In deze zaak gaat het om de herziening van de WAO-uitkering van appellant, die oorspronkelijk was vastgesteld op 80 tot 100% arbeidsongeschiktheid. Het Uitvoeringsinstituut werknemersverzekeringen (Uwv) heeft op 14 mei 2012 besloten om de uitkering van appellant met ingang van 15 juli 2012 in te trekken, na een herbeoordeling van zijn arbeidsongeschiktheid. Appellant heeft hiertegen bezwaar gemaakt, wat leidde tot een aanpassing van de Functionele Mogelijkheden Lijst (FML) door de verzekeringsarts bezwaar en beroep. Uiteindelijk heeft het Uwv in een bestreden besluit op 20 september 2012 bepaald dat de uitkering van appellant wordt voortgezet, maar nu naar een mate van arbeidsongeschiktheid van 15 tot 25%.

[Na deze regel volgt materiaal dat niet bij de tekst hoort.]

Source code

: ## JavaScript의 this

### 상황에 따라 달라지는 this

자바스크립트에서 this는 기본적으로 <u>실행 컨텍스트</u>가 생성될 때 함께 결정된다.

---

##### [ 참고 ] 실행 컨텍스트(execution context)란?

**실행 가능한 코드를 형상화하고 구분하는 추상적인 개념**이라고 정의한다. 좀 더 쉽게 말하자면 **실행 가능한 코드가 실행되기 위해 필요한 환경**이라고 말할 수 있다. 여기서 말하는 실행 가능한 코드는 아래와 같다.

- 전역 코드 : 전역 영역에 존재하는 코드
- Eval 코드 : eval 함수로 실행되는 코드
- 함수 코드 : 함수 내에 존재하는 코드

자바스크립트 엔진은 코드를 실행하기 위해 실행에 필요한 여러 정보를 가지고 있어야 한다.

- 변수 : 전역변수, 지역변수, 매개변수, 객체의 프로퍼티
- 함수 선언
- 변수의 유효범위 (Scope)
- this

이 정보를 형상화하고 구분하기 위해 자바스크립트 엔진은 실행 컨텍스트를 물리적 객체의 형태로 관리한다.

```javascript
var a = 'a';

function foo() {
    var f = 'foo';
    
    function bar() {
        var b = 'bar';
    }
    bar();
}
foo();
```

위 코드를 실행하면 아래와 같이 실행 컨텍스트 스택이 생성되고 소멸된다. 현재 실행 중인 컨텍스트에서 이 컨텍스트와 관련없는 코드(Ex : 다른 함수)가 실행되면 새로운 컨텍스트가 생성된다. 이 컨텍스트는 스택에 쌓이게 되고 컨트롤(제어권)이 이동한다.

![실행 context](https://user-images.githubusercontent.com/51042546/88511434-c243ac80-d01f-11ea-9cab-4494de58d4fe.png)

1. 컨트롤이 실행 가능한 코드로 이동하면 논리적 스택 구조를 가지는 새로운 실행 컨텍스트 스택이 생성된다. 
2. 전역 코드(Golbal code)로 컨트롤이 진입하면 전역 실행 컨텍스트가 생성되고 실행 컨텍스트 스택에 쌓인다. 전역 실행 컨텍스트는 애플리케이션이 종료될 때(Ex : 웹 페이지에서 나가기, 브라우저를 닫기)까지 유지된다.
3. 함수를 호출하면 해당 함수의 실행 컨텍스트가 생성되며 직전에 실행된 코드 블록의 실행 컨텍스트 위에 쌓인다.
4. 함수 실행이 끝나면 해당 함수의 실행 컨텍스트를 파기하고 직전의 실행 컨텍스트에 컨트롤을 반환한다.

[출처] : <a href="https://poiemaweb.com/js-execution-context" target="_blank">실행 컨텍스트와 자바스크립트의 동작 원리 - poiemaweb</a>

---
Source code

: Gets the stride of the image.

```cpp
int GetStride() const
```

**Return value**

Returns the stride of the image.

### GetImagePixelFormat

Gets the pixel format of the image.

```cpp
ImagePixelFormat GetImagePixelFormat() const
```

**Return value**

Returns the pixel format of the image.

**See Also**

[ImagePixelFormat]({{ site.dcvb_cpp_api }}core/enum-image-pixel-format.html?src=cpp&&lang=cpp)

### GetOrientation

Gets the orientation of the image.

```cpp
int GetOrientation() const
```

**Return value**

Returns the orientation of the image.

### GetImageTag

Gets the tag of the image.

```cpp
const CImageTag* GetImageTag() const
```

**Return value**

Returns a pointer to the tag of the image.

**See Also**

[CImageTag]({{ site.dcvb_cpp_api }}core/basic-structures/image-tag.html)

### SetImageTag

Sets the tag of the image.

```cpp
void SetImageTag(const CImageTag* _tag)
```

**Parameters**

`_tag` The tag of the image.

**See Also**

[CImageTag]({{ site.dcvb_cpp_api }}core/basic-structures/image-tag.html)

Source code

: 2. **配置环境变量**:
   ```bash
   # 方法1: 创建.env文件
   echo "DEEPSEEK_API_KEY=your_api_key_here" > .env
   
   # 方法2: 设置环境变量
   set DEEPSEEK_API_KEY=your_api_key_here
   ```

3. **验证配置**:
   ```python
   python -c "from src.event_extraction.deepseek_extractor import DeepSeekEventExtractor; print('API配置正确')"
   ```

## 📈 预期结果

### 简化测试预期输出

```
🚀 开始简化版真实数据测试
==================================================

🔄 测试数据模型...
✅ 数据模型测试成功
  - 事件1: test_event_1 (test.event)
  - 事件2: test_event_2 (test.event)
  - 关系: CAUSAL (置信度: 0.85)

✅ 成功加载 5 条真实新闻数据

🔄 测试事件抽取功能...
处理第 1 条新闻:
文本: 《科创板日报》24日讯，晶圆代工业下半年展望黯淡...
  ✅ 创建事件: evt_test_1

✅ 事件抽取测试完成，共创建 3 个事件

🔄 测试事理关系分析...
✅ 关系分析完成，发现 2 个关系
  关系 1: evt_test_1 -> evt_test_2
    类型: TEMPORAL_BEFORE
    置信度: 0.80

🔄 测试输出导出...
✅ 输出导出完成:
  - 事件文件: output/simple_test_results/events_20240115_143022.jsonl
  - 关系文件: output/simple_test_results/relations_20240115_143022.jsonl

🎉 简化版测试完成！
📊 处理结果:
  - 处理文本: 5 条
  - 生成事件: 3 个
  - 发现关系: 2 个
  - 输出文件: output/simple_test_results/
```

De rechtbank Noord-Holland heeft het beroep van appellant tegen dit besluit ongegrond verklaard. In hoger beroep heeft appellant aangevoerd dat hij geen benutbare mogelijkheden heeft en dat er meer beperkingen in de FML moeten worden opgenomen, mede vanwege zijn psychische klachten. Het Uwv heeft in zijn verweerschrift de aangevallen uitspraak verdedigd en gesteld dat de verzekeringsartsen voldoende gemotiveerd hebben dat appellant over arbeidsmogelijkheden beschikt.
De Centrale Raad van Beroep heeft in zijn uitspraak van 21 november 2014 geoordeeld dat de rechtbank de beroepsgronden van appellant op afdoende wijze heeft besproken. De Raad onderschrijft het oordeel van de rechtbank dat er geen aanleiding is om te twijfelen aan de vastgestelde beperkingen en dat appellant in staat is om de geselecteerde functies te verrichten. De Raad heeft ook geoordeeld dat er geen noodzaak is voor een deskundige en dat de aangevallen uitspraak moet worden bevestigd. Tevens is het Uwv veroordeeld in de proceskosten van appellant, die zijn begroot op € 1.948,-.